その後、Trump Mobile側は表現を徐々に修正。「米国で誇りを持って設計された」という曖昧な説明へ変化した。
現在では、
- 部品は海外調達
- 一部最終組立のみ米国内
- 実際の製造は中国系OEMではないか
との見方が強まっている。
T1の価格と通信プラン
T1本体の価格は499ドル。購入希望者は100ドルの返金可能デポジットを支払うことで予約登録ができる仕組みだ。
一方、Trump Mobileが提供する通信プラン「47 Plan」は、月額47.45ドル。
これはトランプ氏が「第45代」「第47代」大統領であることに由来するとされている。
主なサービス内容
- 通話・SMS・データ無制限
- 5G通信対応
- 端末保証
- 24時間365日のロードサービス
- 遠隔医療サービス
- 100カ国以上への国際通話無料
さらに、利用者のスマホ画面には「TrumpSM」という独自表示が出る仕様とも伝えられている。
「予約金ビジネスでは?」との批判
最も大きな問題視されているのが、“予約金”の扱いだ。
報道によれば、Trump Mobileは100ドルのデポジットを徴収していたものの、
- 製品供給が保証されていない
- 出荷時期が何度も延期
- 返金条件が不透明
といった点が次々に指摘された。
SNSでは、
「金色のトランプフォンはいつ届くのか?」
「これはスマホではなく資金集めでは?」
といった投稿が拡散。「Scam(詐欺)」というワードがトレンド入りする事態に発展した。
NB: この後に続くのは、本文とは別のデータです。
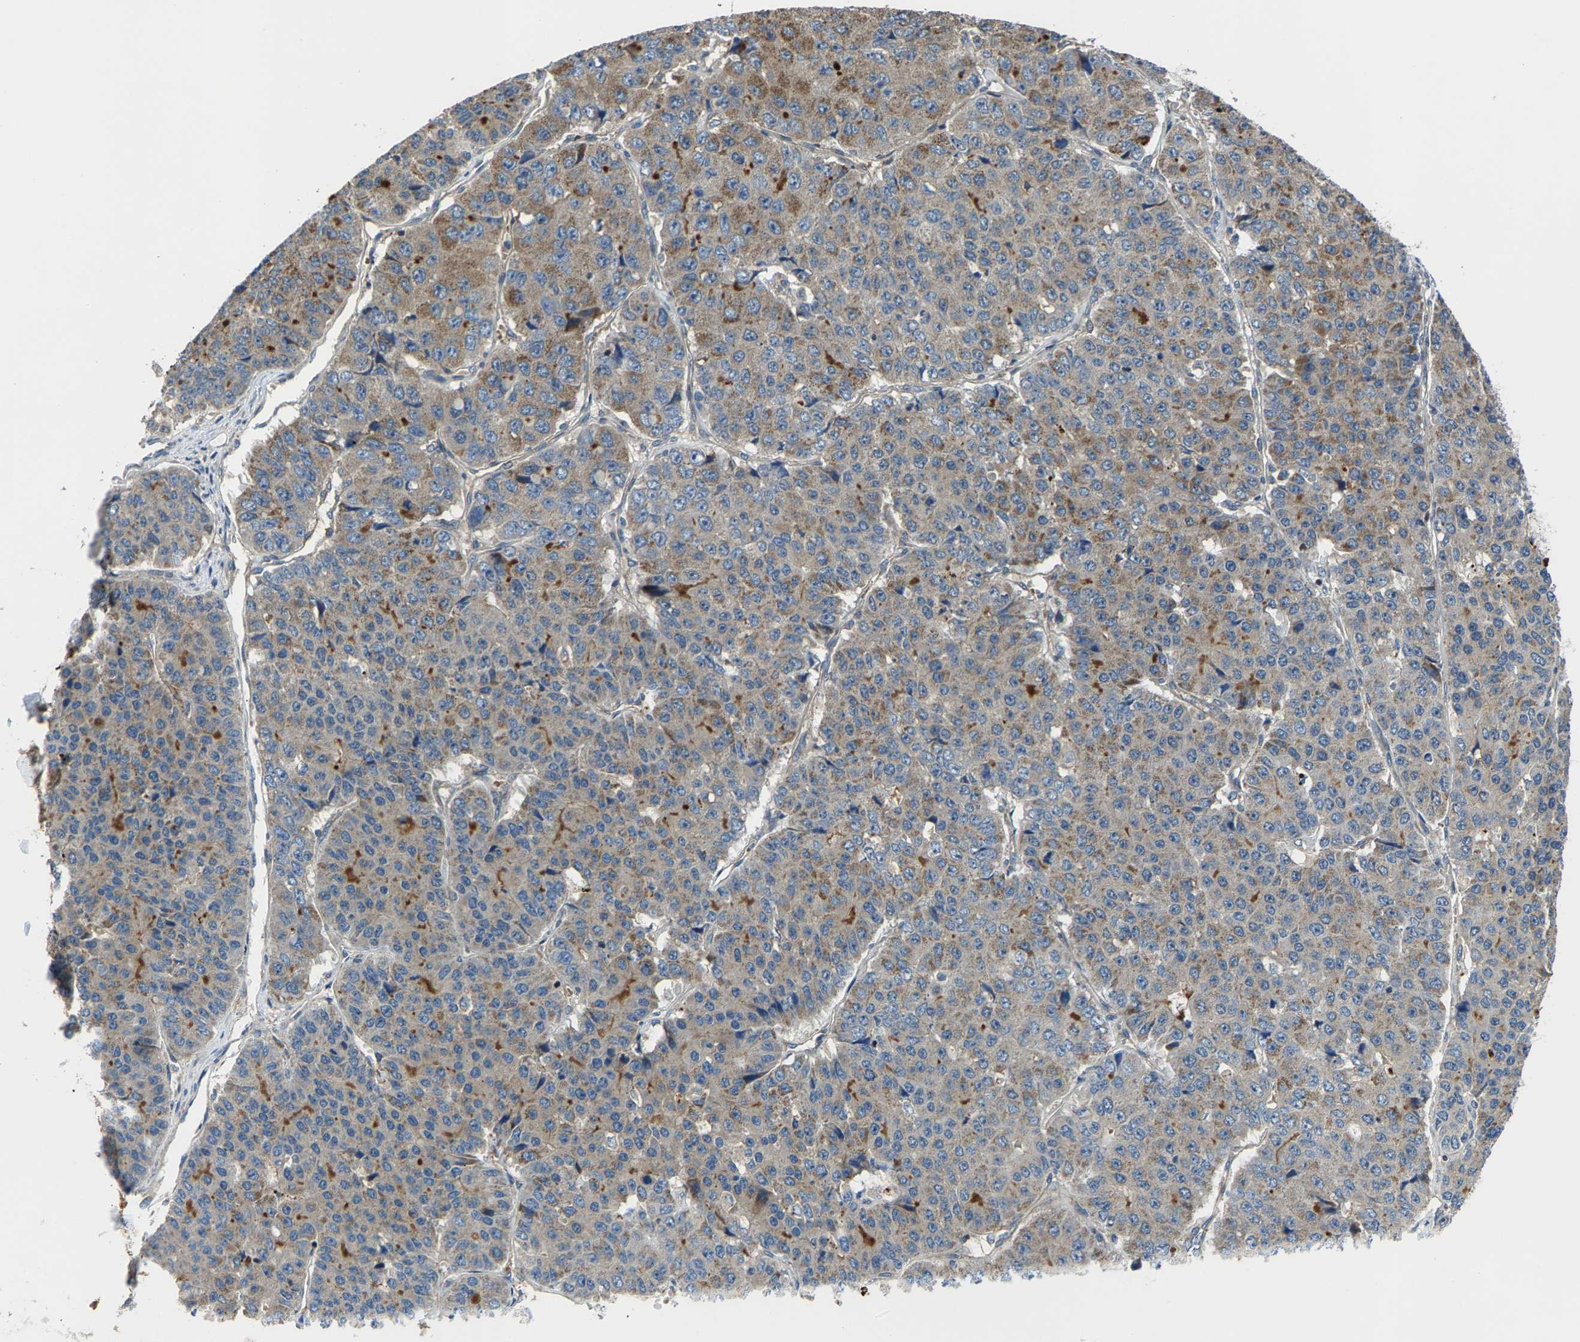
{"staining": {"intensity": "weak", "quantity": "25%-75%", "location": "cytoplasmic/membranous"}, "tissue": "pancreatic cancer", "cell_type": "Tumor cells", "image_type": "cancer", "snomed": [{"axis": "morphology", "description": "Adenocarcinoma, NOS"}, {"axis": "topography", "description": "Pancreas"}], "caption": "Immunohistochemical staining of human pancreatic cancer exhibits low levels of weak cytoplasmic/membranous protein staining in about 25%-75% of tumor cells. The protein of interest is shown in brown color, while the nuclei are stained blue.", "gene": "AGBL3", "patient": {"sex": "male", "age": 50}}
特に、低価格中国製Android端末をベースに外装だけ変更した“リブランド製品”ではないかとの疑惑も、批判を加速させている。
政治利用と“利益相反”の問題
さらに、この事業には政治的な批判も集まっている。
Trump Mobileは、トランプ大統領の息子であるトランプ・ジュニア氏とエリック・トランプ氏が主導。実質的に「大統領ブランド」を前面に押し出したビジネスモデルとなっている。
そのため米国内では、
- 大統領職の影響力を商業利用している
- 支持者コミュニティを収益化している
- 政治とビジネスの境界が曖昧
といった“利益相反”への懸念が強まっている。
本当に出荷されるのか? 注目集まる今後
Trump Mobileは今回、「今週から発送開始」と説明しているが、実際にどれほどの数量が消費者へ届くのかは依然不透明だ。
もし本格的な出荷が始まれば、長らく続いた“ベーパーウェア疑惑”に一定の決着がつく可能性がある。一方で、製品品質や製造実態が明らかになれば、新たな論争を呼ぶ可能性も高い。
“T1スマホ”は単なる通信端末ではなく、政治・ブランド・支持者ビジネスが交差する象徴的プロジェクトとして、今後も注目を集めそう!